- Étapes de l'exercice:
1. Dans la discussion sur la suppression de fichiers photos, reprenez le passage qui commence par « Lors de l'import » et se poursuit jusqu'à « les mêmes extensions. », en échangeant « Lightroom » contre « Capture One ».
2. Prolongez la discussion sur la suppression de fichiers photos à partir de la dernière phrase donnée.

- Extrait du document:
# Suppression de fichiers photos



## Pimousseu (25 Mai 2018)

Bonjour,

Lorsque je prends des photos avec mon boitier, 2 fichiers sont enregistrés sur ma carte :
1 fichier en .raw qui correspond au fichier brut
1 fichier en .jpg qui me sert pour les transfert aux amis, Facebook et consort

Lors de l'import via le logiciel de gestion photos Lightroom, trois fichiers sont déposés sur mon mac :
1 fichier horodaté en .raw qui correspond au fichier brut que je vais traiter
1 fichier horodaté en .xmp qui correspond au traitement que je fais subir au fichier brut
et enfin 1 fichier horodaté en .jpg qui correspond au fichier photo classique

Screenshot




Je souhaite pouvoir supprimer ou identifier par un tag couleur dans les dossiers où sont stockés mes fichiers photos les .jpg si 3 fichiers on la même structure de nommage (ex : 15-05-2018 - 22 43 07) mais pas les mêmes extensions.

Pour le moment je fais cela régulièrement a l'oeil, mais c'est pénible.

- Données fournies:

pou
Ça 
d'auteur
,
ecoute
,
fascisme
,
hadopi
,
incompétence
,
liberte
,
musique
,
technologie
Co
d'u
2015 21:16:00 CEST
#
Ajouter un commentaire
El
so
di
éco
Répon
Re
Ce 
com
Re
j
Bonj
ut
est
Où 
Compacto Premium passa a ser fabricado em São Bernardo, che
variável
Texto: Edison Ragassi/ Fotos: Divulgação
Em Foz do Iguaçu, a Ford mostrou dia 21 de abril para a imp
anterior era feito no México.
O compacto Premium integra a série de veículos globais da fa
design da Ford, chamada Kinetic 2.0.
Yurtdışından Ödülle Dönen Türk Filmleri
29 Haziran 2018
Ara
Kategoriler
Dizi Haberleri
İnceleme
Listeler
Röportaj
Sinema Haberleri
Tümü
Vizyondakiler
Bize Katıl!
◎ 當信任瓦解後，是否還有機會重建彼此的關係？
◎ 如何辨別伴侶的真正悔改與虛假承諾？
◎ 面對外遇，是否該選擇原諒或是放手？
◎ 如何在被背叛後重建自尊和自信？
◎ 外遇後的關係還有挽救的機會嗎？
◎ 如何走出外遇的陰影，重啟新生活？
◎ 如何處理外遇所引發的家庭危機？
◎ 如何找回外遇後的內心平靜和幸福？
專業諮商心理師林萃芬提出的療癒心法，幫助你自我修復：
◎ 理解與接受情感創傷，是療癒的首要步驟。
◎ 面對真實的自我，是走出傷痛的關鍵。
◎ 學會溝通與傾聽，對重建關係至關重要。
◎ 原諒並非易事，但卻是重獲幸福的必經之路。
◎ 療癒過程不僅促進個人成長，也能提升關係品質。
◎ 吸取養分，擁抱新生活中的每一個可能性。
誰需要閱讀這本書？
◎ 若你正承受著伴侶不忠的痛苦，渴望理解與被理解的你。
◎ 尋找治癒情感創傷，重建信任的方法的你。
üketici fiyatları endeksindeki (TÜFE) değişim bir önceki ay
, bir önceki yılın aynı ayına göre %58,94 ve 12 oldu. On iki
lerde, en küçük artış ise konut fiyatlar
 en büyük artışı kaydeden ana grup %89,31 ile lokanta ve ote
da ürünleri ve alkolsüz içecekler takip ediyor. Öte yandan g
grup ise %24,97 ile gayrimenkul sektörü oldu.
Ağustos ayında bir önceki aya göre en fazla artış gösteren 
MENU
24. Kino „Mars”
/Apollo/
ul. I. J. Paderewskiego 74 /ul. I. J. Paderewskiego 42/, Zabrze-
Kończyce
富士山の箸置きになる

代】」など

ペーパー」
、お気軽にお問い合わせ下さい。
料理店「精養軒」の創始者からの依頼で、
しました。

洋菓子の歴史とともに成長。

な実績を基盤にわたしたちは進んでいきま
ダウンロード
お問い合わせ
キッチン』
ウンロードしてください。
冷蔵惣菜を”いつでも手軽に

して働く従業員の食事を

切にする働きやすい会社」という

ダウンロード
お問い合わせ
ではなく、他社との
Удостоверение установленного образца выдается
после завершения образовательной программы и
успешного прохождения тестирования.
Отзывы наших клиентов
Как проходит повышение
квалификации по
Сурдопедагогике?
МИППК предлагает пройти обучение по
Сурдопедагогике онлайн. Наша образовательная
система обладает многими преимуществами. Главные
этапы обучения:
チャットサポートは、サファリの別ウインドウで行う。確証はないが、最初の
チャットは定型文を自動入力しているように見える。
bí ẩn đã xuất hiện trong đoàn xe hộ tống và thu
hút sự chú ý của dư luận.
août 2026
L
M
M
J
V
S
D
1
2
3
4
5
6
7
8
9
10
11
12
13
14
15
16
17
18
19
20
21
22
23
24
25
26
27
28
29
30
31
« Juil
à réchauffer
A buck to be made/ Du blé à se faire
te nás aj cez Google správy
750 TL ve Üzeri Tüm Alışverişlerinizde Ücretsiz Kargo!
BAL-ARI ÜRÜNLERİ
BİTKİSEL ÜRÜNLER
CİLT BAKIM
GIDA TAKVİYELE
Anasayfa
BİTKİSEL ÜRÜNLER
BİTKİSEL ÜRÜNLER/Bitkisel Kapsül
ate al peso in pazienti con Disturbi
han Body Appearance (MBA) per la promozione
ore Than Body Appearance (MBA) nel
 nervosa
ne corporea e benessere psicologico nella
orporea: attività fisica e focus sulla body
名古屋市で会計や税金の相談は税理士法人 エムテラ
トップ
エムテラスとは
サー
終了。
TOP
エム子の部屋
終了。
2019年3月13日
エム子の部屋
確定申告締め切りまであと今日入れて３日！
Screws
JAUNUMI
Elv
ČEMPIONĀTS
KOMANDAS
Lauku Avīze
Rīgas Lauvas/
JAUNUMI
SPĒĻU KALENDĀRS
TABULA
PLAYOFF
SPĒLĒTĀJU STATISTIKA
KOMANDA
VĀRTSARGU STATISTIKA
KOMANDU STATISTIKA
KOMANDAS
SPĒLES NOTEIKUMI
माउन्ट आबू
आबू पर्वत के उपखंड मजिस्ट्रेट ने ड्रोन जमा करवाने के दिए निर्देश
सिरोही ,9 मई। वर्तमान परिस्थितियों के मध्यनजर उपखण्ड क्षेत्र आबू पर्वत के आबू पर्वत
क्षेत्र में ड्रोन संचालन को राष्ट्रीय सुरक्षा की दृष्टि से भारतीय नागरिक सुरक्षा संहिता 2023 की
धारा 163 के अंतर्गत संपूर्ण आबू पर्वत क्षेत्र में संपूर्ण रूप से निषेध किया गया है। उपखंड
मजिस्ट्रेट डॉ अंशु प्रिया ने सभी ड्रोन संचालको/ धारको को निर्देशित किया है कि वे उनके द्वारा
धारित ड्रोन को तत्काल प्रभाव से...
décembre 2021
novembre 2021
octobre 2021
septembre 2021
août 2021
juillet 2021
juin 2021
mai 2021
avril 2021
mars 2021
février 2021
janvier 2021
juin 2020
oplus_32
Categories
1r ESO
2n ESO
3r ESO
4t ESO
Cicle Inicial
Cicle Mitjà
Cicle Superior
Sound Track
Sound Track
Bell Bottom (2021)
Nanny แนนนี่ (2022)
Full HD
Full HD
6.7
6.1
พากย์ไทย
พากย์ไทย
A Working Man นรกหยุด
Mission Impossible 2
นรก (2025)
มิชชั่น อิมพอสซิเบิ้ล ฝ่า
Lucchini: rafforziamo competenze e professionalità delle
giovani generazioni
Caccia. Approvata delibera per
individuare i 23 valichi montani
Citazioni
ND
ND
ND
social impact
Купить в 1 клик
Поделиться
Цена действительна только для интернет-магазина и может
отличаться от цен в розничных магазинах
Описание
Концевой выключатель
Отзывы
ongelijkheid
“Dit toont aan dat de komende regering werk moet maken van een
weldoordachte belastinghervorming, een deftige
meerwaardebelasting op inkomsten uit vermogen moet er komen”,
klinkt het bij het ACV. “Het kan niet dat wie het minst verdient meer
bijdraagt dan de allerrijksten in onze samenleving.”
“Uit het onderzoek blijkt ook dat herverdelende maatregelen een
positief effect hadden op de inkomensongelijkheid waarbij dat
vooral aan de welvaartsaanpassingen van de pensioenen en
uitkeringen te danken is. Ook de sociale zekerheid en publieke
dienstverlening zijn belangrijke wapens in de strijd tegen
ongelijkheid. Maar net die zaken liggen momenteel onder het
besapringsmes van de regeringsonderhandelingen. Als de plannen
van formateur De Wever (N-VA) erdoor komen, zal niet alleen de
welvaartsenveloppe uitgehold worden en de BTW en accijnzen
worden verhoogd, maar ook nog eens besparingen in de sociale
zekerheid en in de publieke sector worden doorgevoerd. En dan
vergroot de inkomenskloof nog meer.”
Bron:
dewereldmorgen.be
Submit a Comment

- Réponses successives:
1.
Lors de l'import via le logiciel de gestion photos Capture One, trois fichiers sont déposés sur mon mac :
1 fichier horodaté en .raw qui correspond au fichier brut que je vais traiter
1 fichier horodaté en .xmp qui correspond au traitement que je fais subir au fichier brut
et enfin 1 fichier horodaté en .jpg qui correspond au fichier photo classique

Screenshot




Je souhaite pouvoir supprimer ou identifier par un tag couleur dans les dossiers où sont stockés mes fichiers photos les .jpg si 3 fichiers on la même structure de nommage (ex : 15-05-2018 - 22 43 07) mais pas les mêmes extensions.

2.
----------



## r e m y (25 Mai 2018)

Si tu tries l'affichage du Finder par type, ça doit être assez rapide de sélectionner le premier fichier jpg, puis le dernier et de tous leur coller une étiquette de couleur en 1 seule fois.


----------



## zeltron54 (25 Mai 2018)

@remy

Je pense qu' il veut seulement tagger ou déplacer les fichiers JPG qui ont un fichier de même nom avec extension raf.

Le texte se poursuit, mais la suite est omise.